En mi familia siempre hubo secretos, pero la locura no puede ocultarse. Durante mi infancia y adolescencia observé el comportamiento errático de mi primo Rodolfo sin comprender que lo aquejaba una enfermedad hereditaria. Para mí era el pariente excéntrico que, por si fuera poco, tenía un hermano gemelo. Rodolfo y Ernesto me llevaban quince años; sin embargo, conviví bastante con ellos en las comidas familiares que tenían lugar en casa de la abuela el último domingo de cada mes. Los primos de mi edad jugaban futbol en el patio o se ponían a hojear cómics de El Hombre Araña, pero yo prefería pasar tiempo con esos gemelos que me ponían en contacto con cuestiones misteriosas. Tenían un telescopio que llevaban a casa de la abuela, y en cuanto oscurecía lo subían a la azotea y se turnaban para mirar cosas distintas. Rodolfo tenía una fijación con la Luna, mientras que el objetivo de Ernesto eran las ventanas de los edificios vecinos. Uno me hablaba de cráteres y de los nombres de las zonas lunares; el otro, de mujeres y de lo que podrían estar haciendo tras las cortinas ondulantes.

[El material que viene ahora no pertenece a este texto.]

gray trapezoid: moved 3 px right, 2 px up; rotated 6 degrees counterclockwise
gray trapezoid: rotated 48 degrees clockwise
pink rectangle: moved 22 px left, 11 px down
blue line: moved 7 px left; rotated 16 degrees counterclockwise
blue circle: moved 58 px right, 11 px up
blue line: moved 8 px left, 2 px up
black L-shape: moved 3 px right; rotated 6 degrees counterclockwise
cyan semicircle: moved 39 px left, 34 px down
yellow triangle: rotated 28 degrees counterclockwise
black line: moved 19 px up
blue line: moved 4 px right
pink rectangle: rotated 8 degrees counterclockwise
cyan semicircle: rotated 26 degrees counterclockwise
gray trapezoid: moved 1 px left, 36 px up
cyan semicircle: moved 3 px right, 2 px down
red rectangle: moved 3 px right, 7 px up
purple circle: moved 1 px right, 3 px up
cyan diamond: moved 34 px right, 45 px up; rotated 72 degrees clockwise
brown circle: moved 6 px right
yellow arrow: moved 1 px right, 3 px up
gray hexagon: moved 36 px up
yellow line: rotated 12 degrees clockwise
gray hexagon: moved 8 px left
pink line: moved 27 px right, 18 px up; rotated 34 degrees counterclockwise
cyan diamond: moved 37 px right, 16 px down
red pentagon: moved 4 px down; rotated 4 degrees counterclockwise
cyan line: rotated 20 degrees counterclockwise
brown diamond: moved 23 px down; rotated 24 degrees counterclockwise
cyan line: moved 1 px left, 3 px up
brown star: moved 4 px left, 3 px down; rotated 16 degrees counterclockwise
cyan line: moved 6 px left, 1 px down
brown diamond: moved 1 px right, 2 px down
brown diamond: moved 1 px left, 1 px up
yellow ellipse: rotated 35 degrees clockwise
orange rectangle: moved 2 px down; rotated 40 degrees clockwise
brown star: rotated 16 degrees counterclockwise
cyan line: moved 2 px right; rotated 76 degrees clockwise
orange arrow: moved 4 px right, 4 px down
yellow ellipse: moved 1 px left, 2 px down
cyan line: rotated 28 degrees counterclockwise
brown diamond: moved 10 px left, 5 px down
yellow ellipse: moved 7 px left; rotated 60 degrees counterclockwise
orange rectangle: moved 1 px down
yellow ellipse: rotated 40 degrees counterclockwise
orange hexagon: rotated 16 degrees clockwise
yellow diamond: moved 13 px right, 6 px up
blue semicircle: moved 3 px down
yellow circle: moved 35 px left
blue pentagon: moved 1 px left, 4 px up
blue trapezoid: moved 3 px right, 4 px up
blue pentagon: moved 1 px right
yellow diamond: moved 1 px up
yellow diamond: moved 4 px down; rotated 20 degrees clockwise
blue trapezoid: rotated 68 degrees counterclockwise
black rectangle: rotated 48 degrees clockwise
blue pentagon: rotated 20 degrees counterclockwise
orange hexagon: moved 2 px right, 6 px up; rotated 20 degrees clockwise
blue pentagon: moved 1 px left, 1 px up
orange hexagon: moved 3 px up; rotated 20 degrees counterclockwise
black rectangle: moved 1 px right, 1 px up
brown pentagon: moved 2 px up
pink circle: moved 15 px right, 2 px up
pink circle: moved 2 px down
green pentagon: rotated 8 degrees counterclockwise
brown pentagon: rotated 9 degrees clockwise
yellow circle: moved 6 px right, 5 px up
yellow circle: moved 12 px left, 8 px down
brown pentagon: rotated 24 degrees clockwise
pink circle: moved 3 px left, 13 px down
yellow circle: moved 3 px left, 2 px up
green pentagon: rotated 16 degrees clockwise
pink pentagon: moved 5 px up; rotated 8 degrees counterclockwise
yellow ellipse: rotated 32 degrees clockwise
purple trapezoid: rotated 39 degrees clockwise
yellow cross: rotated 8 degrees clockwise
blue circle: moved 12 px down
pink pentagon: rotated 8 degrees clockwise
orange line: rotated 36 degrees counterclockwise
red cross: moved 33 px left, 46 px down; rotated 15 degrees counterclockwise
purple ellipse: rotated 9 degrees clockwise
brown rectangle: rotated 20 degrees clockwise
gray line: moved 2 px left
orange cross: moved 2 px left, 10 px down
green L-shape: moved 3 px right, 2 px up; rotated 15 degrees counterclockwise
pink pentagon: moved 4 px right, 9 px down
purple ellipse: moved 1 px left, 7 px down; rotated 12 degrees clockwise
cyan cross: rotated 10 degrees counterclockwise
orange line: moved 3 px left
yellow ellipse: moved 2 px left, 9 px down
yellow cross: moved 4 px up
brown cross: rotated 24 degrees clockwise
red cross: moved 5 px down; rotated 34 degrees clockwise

Todo hombre tiene una obsesión. Así como vi a mis primos entregados a las suyas, yo no tardaría en descubrir la mía: contar las vidas de los otros. Desde muy joven entendí que mi destino estaba en las biografías. En reconstruir tanto las hazañas como los pequeños detalles que hacían a un personaje interesante. Lo que no sabía entonces era que hay que tener cuidado con las obsesiones, porque pueden terminar poseyéndote. No me refiero a mis primos. Ernesto le sacó provecho a la suya: se convirtió en un mujeriego envidiable. Rodolfo no tuvo alternativa: su genética lo condenó a separarse de la realidad. El que comenzó a meterse en dificultades fui yo, cuando dejé de redactar necrologías y me enfoqué en las historias de los vivos. Me convertí en un metiche, en un voyeur de acontecimientos ajenos, y durante cierto tiempo algunas revistas y editoriales me pagaron muy bien por escribir las biografías de los famosos. Sin embargo, lo eché todo a perder. “Siempre es mejor quedarse con los muertos que con los vivos”, decía mi abuela.

Yo no le hice caso, y además traicioné a mi propia sangre.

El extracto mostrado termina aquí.